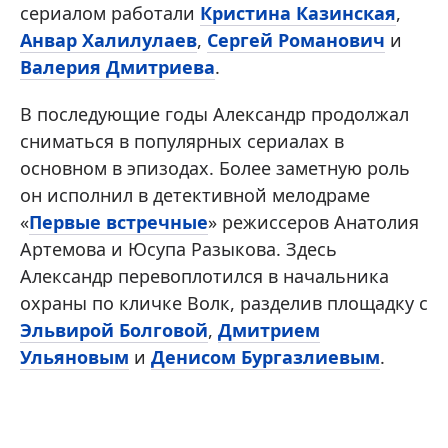
сериалом работали
Кристина Казинская
,
Анвар Халилулаев
,
Сергей Романович
и
Валерия Дмитриева
.
В последующие годы Александр продолжал
сниматься в популярных сериалах в
основном в эпизодах. Более заметную роль
он исполнил в детективной мелодраме
«
Первые встречные
» режиссеров Анатолия
Артемова и Юсупа Разыкова. Здесь
Александр перевоплотился в начальника
охраны по кличке Волк, разделив площадку с
Эльвирой Болговой
,
Дмитрием
Ульяновым
и
Денисом Бургазлиевым
.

====================

- [Task prompt]
The data must be repeated exactly. Any pictures in it are to be left out.

- [Response for this exercise]
сериалом работали
Кристина Казинская
,
Анвар Халилулаев
,
Сергей Романович
и
Валерия Дмитриева
.
В последующие годы Александр продолжал
сниматься в популярных сериалах в
основном в эпизодах. Более заметную роль
он исполнил в детективной мелодраме
«
Первые встречные
» режиссеров Анатолия
Артемова и Юсупа Разыкова. Здесь
Александр перевоплотился в начальника
охраны по кличке Волк, разделив площадку с
Эльвирой Болговой
,
Дмитрием
Ульяновым
и
Денисом Бургазлиевым
.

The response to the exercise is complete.